● **DOCUMENT SEGMENT**
= = =
It is worth noting that this theorem is central to many applications of measure theory.

Lemma (Scheffé's Lemma):

Suppose that \(f_n,\ f\in\msc{L}^1(S,\Sigma,\mu)\) and that \(f_n\to f\) a.e.\((\mu)\). Then,

\[ \mu(|f_n-f|)\to 0\quad \Leftrightarrow \quad \mu(|f_n|)\to\mu(|f|) \]

9. The Radon-Nikodým Theorem

Definition:

Let \((S,\Sigma)\) be a measurable space. A function \(\nu : \Sigma \to \R\) is called a signed measure if: (i) \(\nu(\varnothing)=0\); (ii) It is countably additive. The difference between signed measure and ordinary measure is whether it can be negative.
= = =
● **LISTED ENTRIES**
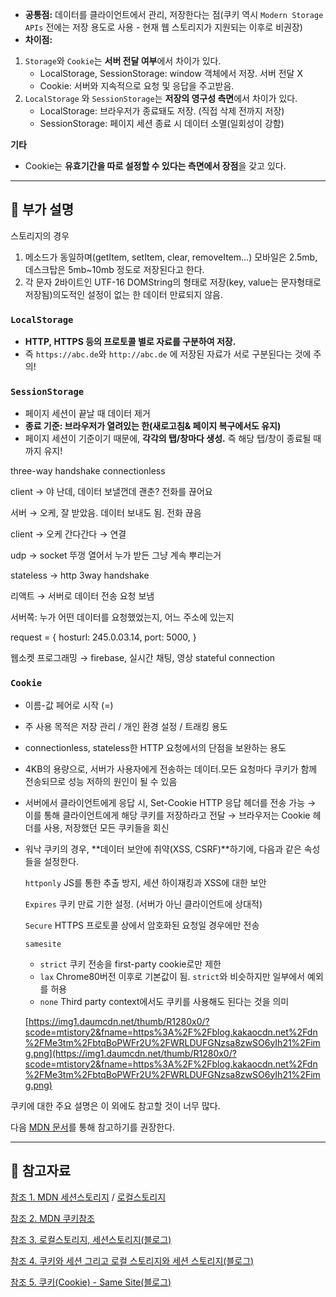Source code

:- **공통점:** 데이터를 클라이언트에서 관리, 저장한다는 점(쿠키 역시 `Modern Storage APIs` 전에는 저장 용도로 사용 - 현재 웹 스토리지가 지원되는 이후로 비권장)
- **차이점:**

1. `Storage`와 `Cookie`는 **서버 전달 여부**에서 차이가 있다.
   - LocalStorage, SessionStorage: window 객체에서 저장. 서버 전달 X
   - Cookie: 서버와 지속적으로 요청 및 응답을 주고받음.
2. `LocalStorage` 와 `SessionStorage`는 **저장의 영구성 측면**에서 차이가 있다.
   - LocalStorage: 브라우저가 종료돼도 저장. (직접 삭제 전까지 저장)
   - SessionStorage: 페이지 세션 종료 시 데이터 소멸(일회성이 강함)

**기타**

- Cookie는 **유효기간을 따로 설정할 수 있다는 측면에서 장점**을 갖고 있다.

---

## 📢 부가 설명

스토리지의 경우

1. 메소드가 동일하며(getItem, setItem, clear, removeItem...) 모바일은 2.5mb, 데스크탑은 5mb~10mb 정도로 저장된다고 한다.
2. 각 문자 2바이트인 UTF-16 DOMString의 형태로 저장(key, value는 문자형태로 저장됨)의도적인 설정이 없는 한 데이터 만료되지 않음.

### `LocalStorage`

- **HTTP, HTTPS 등의 프로토콜 별로 자료를 구분하여 저장.**
- 즉 `https://abc.de`와 `http://abc.de` 에 저장된 자료가 서로 구분된다는 것에 주의!

### `SessionStorage`

- 페이지 세션이 끝날 때 데이터 제거
- **종료 기준: 브라우저가 열려있는 한(새로고침& 페이지 복구에서도 유지)**
- 페이지 세션이 기준이기 때문에, **각각의 탭/창마다 생성.** 즉 해당 탭/창이 종료될 때까지 유지!

three-way handshake connectionless

client → 야 난데, 데이터 보낼껀데 괜춘? 전화를 끊어요

서버 → 오케, 잘 받았음. 데이터 보내도 됨. 전화 끊음

client → 오케 간다간다 → 연결

udp → socket 뚜껑 열어서 누가 받든 그냥 계속 뿌리는거

stateless → http 3way handshake

리액트 → 서버로 데이터 전송 요청 보냄

서버쪽: 누가 어떤 데이터를 요청했었는지, 어느 주소에 있는지

request = { hosturl: 245.0.03.14, port: 5000, }

웹소켓 프로그래밍 → firebase, 실시간 채팅, 영상 stateful connection

### `Cookie`

- 이름-값 페어로 시작 (<cookie-name>=<cookie-value>)
- 주 사용 목적은 저장 관리 / 개인 환경 설정 / 트래킹 용도
- connectionless, stateless한 HTTP 요청에서의 단점을 보완하는 용도
- 4KB의 용량으로, 서버가 사용자에게 전송하는 데이터.모든 요청마다 쿠키가 함께 전송되므로 성능 저하의 원인이 될 수 있음
- 서버에서 클라이언트에게 응답 시, Set-Cookie HTTP 응답 헤더를 전송 가능 → 이를 통해 클라이언트에게 해당 쿠키를 저장하라고 전달 → 브라우저는 Cookie 헤더를 사용, 저장했던 모든 쿠키들을 회신
- 워낙 쿠키의 경우, **데이터 보안에 취약(XSS, CSRF)**하기에, 다음과 같은 속성들을 설정한다.

  `httponly` JS를 통한 추출 방지, 세션 하이재킹과 XSS에 대한 보안

  `Expires` 쿠키 만료 기한 설정. (서버가 아닌 클라이언트에 상대적)

  `Secure` HTTPS 프로토콜 상에서 암호화된 요청일 경우에만 전송

  `samesite`

  - `strict` 쿠키 전송을 first-party cookie로만 제한
  - `lax` Chrome80버전 이후로 기본값이 됨. `strict`와 비슷하지만 일부에서 예외를 허용
  - `none` Third party context에서도 쿠키를 사용해도 된다는 것을 의미

  [https://img1.daumcdn.net/thumb/R1280x0/?scode=mtistory2&fname=https%3A%2F%2Fblog.kakaocdn.net%2Fdn%2FMe3tm%2FbtqBoPWFr2U%2FWRLDUFGNzsa8zwSO6yIh21%2Fimg.png](https://img1.daumcdn.net/thumb/R1280x0/?scode=mtistory2&fname=https%3A%2F%2Fblog.kakaocdn.net%2Fdn%2FMe3tm%2FbtqBoPWFr2U%2FWRLDUFGNzsa8zwSO6yIh21%2Fimg.png)

쿠키에 대한 주요 설명은 이 외에도 참고할 것이 너무 많다.

다음 [MDN 문서](https://developer.mozilla.org/ko/docs/Web/HTTP/Cookies)를 통해 참고하기를 권장한다.

---

## 📃 참고자료

[참조 1. MDN 세션스토리지](https://developer.mozilla.org/ko/docs/Web/API/Window/sessionStorage) / [로컬스토리지](https://developer.mozilla.org/ko/docs/Web/API/Window/localStorage)

[참조 2. MDN 쿠키](https://developer.mozilla.org/ko/docs/Web/HTTP/Cookies)[참조](https://www.zerocho.com/category/HTML&DOM/post/5918515b1ed39f00182d3048)

[참조 3. 로컬스토리지, 세션스토리지(블로그)](https://www.zerocho.com/category/HTML&DOM/post/5918515b1ed39f00182d3048)

[참조 4. 쿠키와 세션 그리고 로컬 스토리지와 세션 스토리지(블로그)](https://racoonlotty.tistory.com/entry/%EC%BF%A0%ED%82%A4%EC%99%80-%EC%84%B8%EC%85%98-%EA%B7%B8%EB%A6%AC%EA%B3%A0-%EB%A1%9C%EC%BB%AC-%EC%8A%A4%ED%86%A0%EB%A6%AC%EC%A7%80%EC%99%80-%EC%84%B8%EC%85%98-%EC%8A%A4%ED%86%A0%EB%A6%AC%EC%A7%80)

[참조 5. 쿠키(Cookie) - Same Site(블로그)](https://jinn-blog.tistory.com/97)
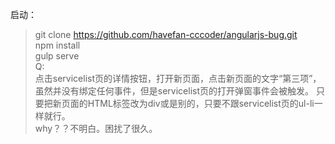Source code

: 启动：<br>
>git clone https://github.com/havefan-cccoder/angularjs-bug.git<br>
>npm install<br>
>gulp serve<br>
Q:<br>
点击servicelist页的详情按钮，打开新页面，点击新页面的文字“第三项”，虽然并没有绑定任何事件，但是servicelist页的打开弹窗事件会被触发。
只要把新页面的HTML标签改为div或是别的，只要不跟servicelist页的ul-li一样就行。<br>
why？？不明白。困扰了很久。
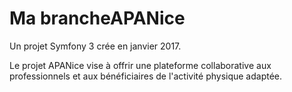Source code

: Ma brancheAPANice
=======

Un projet Symfony 3 crée en janvier 2017.

Le projet APANice vise à offrir une plateforme collaborative aux professionnels et aux bénéficiaires de l'activité physique adaptée.
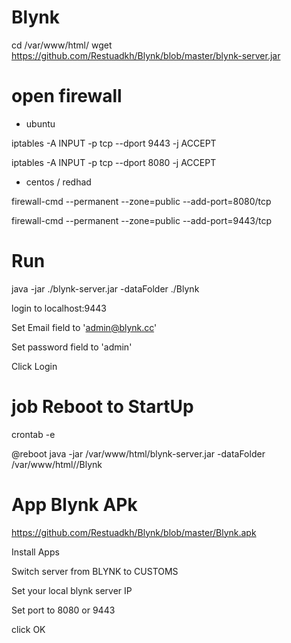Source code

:# Blynk
cd /var/www/html/
wget https://github.com/Restuadkh/Blynk/blob/master/blynk-server.jar

# open firewall
- ubuntu

iptables -A INPUT -p tcp --dport 9443 -j ACCEPT

iptables -A INPUT -p tcp --dport 8080 -j ACCEPT


- centos / redhad

firewall-cmd --permanent --zone=public --add-port=8080/tcp

firewall-cmd --permanent --zone=public --add-port=9443/tcp

# Run
java -jar ./blynk-server.jar -dataFolder ./Blynk  

login to localhost:9443

Set Email field to 'admin@blynk.cc'

Set password field to 'admin'

Click Login

# job Reboot to StartUp

crontab -e

@reboot java -jar /var/www/html/blynk-server.jar -dataFolder /var/www/html//Blynk 

# App Blynk APk

https://github.com/Restuadkh/Blynk/blob/master/Blynk.apk

Install Apps

Switch server from BLYNK to CUSTOMS

Set your local blynk server IP

Set port to 8080 or 9443

click OK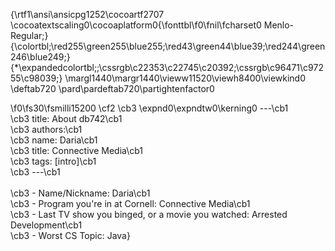 {\rtf1\ansi\ansicpg1252\cocoartf2707
\cocoatextscaling0\cocoaplatform0{\fonttbl\f0\fnil\fcharset0 Menlo-Regular;}
{\colortbl;\red255\green255\blue255;\red43\green44\blue39;\red244\green246\blue249;}
{\*\expandedcolortbl;;\cssrgb\c22353\c22745\c20392;\cssrgb\c96471\c97255\c98039;}
\margl1440\margr1440\vieww11520\viewh8400\viewkind0
\deftab720
\pard\pardeftab720\partightenfactor0

\f0\fs30\fsmilli15200 \cf2 \cb3 \expnd0\expndtw0\kerning0
---\cb1 \
\cb3 title: About db742\cb1 \
\cb3 authors:\cb1 \
\cb3   name: Daria\cb1 \
\cb3   title: Connective Media\cb1 \
\cb3 tags: [intro]\cb1 \
\cb3 ---\cb1 \
\
\cb3 - Name/Nickname: Daria\cb1 \
\cb3 - Program you're in at Cornell: Connective Media\cb1 \
\cb3 - Last TV show you binged, or a movie you watched: Arrested Development\cb1 \
\cb3 - Worst CS Topic: Java}
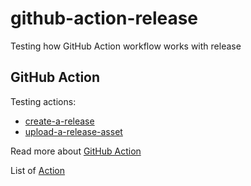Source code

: # github-action-release
Testing how GitHub Action workflow works with release

## GitHub Action

Testing actions:
 - [create-a-release](https://github.com/marketplace/actions/create-a-release)
 - [upload-a-release-asset](https://github.com/marketplace/actions/upload-a-release-asset)

Read more about [GitHub Action](https://github.com/features/actions)

List of [Action](https://github.com/marketplace?type=actions)
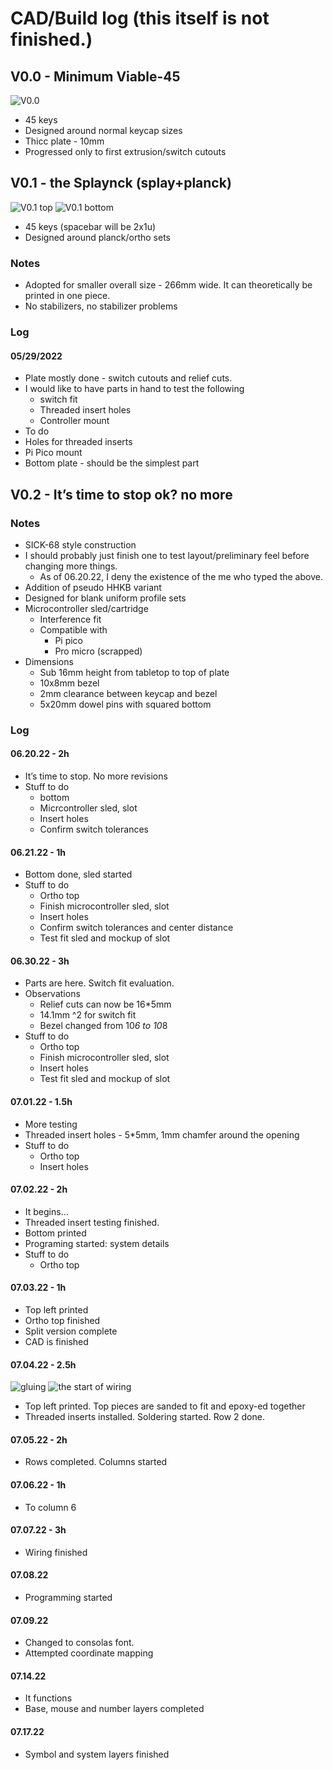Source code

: # CAD/Build log (this itself is not finished.)
## V0.0 - Minimum Viable-45
![V0.0](/images/plate_v0.0_final_state.PNG)
- 45 keys
- Designed around normal keycap sizes
- Thicc plate - 10mm
- Progressed only to first extrusion/switch cutouts
## V0.1 - the Splaynck (splay+planck)
![V0.1 top](/images/plate_v0.1_top.PNG)
![V0.1 bottom](/images/plate_v0.1_bottom.PNG)
- 45 keys (spacebar will be 2x1u)
- Designed around planck/ortho sets
### Notes
- Adopted for smaller overall size - 266mm wide. It can theoretically be printed in one piece.
- No stabilizers, no stabilizer problems
### Log
#### 05/29/2022 
- Plate mostly done - switch cutouts and relief cuts.
- I would like to have parts in hand to test the following
    - switch fit
    - Threaded insert holes
    - Controller mount
- To do 
- Holes for threaded inserts
- Pi Pico mount
- Bottom plate - should be the simplest part
## V0.2 - It’s time to stop ok? no more
### Notes
- SICK-68 style construction
- I should probably just finish one to test layout/preliminary feel before changing more things.
    - As of 06.20.22, I deny the existence of the me who typed the above.
- Addition of pseudo HHKB variant
- Designed for blank uniform profile sets
- Microcontroller sled/cartridge
    - Interference fit
    - Compatible with 
        - Pi pico
        - Pro micro (scrapped)
- Dimensions
    - Sub 16mm height from tabletop to top of plate
    - 10x8mm bezel
    - 2mm clearance between keycap and bezel
    - 5x20mm dowel pins with squared bottom
### Log
#### 06.20.22 - 2h
- It’s time to stop. No more revisions
- Stuff to do 
    - bottom
    - Micrcontroller sled, slot
    - Insert holes
    - Confirm switch tolerances
#### 06.21.22 - 1h
- Bottom done, sled started
- Stuff to do 
    - Ortho top
    - Finish microcontroller sled, slot
    - Insert holes
    - Confirm switch tolerances and center distance
    - Test fit sled and mockup of slot
#### 06.30.22 - 3h
- Parts are here. Switch fit evaluation. 
- Observations
    - Relief cuts can now be 16*5mm
    - 14.1mm ^2 for switch fit
    - Bezel changed from 10*6 to 10*8
- Stuff to do
    - Ortho top
    - Finish microcontroller sled, slot
    - Insert holes
    - Test fit sled and mockup of slot
#### 07.01.22 - 1.5h
- More testing
- Threaded insert holes - 5*5mm, 1mm chamfer around the opening
- Stuff to do
    - Ortho top
    - Insert holes
#### 07.02.22 - 2h
 - It begins…
 - Threaded insert testing finished.
 - Bottom printed
 - Programing started: system details
 - Stuff to do
    - Ortho top
#### 07.03.22 - 1h
- Top left printed
- Ortho top finished
- Split version complete
- CAD is finished
#### 07.04.22 - 2.5h
![gluing](/images/IMG-5250.jpg)
![the start of wiring](/images/IMG-5256.jpg)
- Top left printed. Top pieces are sanded to fit and epoxy-ed together
- Threaded inserts installed. Soldering started. Row 2 done.
#### 07.05.22 - 2h
- Rows completed. Columns started
#### 07.06.22 - 1h
- To column 6
#### 07.07.22 - 3h
- Wiring finished
#### 07.08.22
- Programming started
#### 07.09.22
- Changed to consolas font. 
- Attempted coordinate mapping
#### 07.14.22
- It functions
- Base, mouse and number layers completed
#### 07.17.22
- Symbol and system layers finished

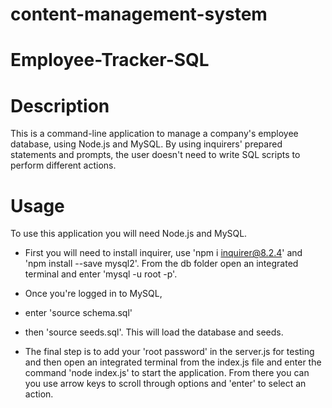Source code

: # content-management-system
# Employee-Tracker-SQL


# Description
This is a command-line application to manage a company's employee database, using Node.js and MySQL. By using inquirers' prepared statements and prompts, the user doesn't need to write SQL scripts to perform different actions.

# Usage
To use this application you will need Node.js and MySQL. 

- First you will need to install inquirer, use 'npm i inquirer@8.2.4' and 'npm install --save mysql2'. From the db folder open an integrated terminal and enter 'mysql -u root -p'.
  
- Once you're logged in to MySQL,
- enter 'source schema.sql'
- then 'source seeds.sql'.
This will load the database and seeds.

- The final step is to add your 'root password' in the server.js for testing and then open an integrated terminal from the index.js file and enter the command 'node index.js' to start the application. From there you can you use arrow keys to scroll through options and 'enter' to select an action.
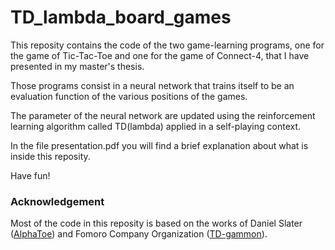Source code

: # TD_lambda_board_games

This reposity contains the code of the two game-learning programs, one for the game of Tic-Tac-Toe and one for the game of Connect-4, that I have presented in my master's thesis. 

Those programs consist in a neural network that trains itself to be an evaluation function of the various positions of the games. 

The parameter of the neural network are updated using the reinforcement learning algorithm called TD(lambda) applied in a self-playing context.

In the file presentation.pdf you will find a brief explanation about what is inside this reposity.

Have fun!

### Acknowledgement

Most of the code in this reposity is based on the works of Daniel Slater ([AlphaToe](https://github.com/DanielSlater/AlphaToe)) and
Fomoro Company Organization ([TD-gammon](https://github.com/fomorians/td-gammon)).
= = =
● **JOB A**
Quote the measure theory excerpt word for word, starting at "It is worth" and ending at "can be negative.".
● **JOB B**
Write what comes next in the measure theory excerpt, picking up after its final sentence.

● **EXERCISE ANSWER A**
It is worth noting that this theorem is central to many applications of measure theory.

Lemma (Scheffé's Lemma):

Suppose that \(f_n,\ f\in\msc{L}^1(S,\Sigma,\mu)\) and that \(f_n\to f\) a.e.\((\mu)\). Then,

\[ \mu(|f_n-f|)\to 0\quad \Leftrightarrow \quad \mu(|f_n|)\to\mu(|f|) \]

9. The Radon-Nikodým Theorem

Definition:

Let \((S,\Sigma)\) be a measurable space. A function \(\nu : \Sigma \to \R\) is called a signed measure if: (i) \(\nu(\varnothing)=0\); (ii) It is countably additive. The difference between signed measure and ordinary measure is whether it can be negative.

● **EXERCISE ANSWER B**
Theorem (Hahn Decomposition Theorem):

Let \(\nu\) be a signed measure on a measure space \((S,\Sigma)\). Then there exists a partition \((P,N)\) of \(S\) such that:

\[ \begin{aligned} \text{(i)} & \quad P\cup N=S,\quad P\cap N=\varnothing\\ \text{(ii)} & \quad \forall A\sube P,\quad \nu(A) \geq 0\\ \text{(iii)} & \quad \forall B\sube N,\quad \nu(B) \leq 0 \end{aligned} \]

where both \(P\) and \(N\) are measurable sets. And we say that \(P\) is a positive set for \(\nu\), while \(N\) is a negative set for \(\nu\). This partition \((P,N)\) is called a Hahn decomposition, and it is unique up to a \(\nu\)-null set. (That is, the difference between two different Hahn decomposition \((P_1,N_1)\) and \((P_2,N_2)\) is merely a \(\nu\)-null set.)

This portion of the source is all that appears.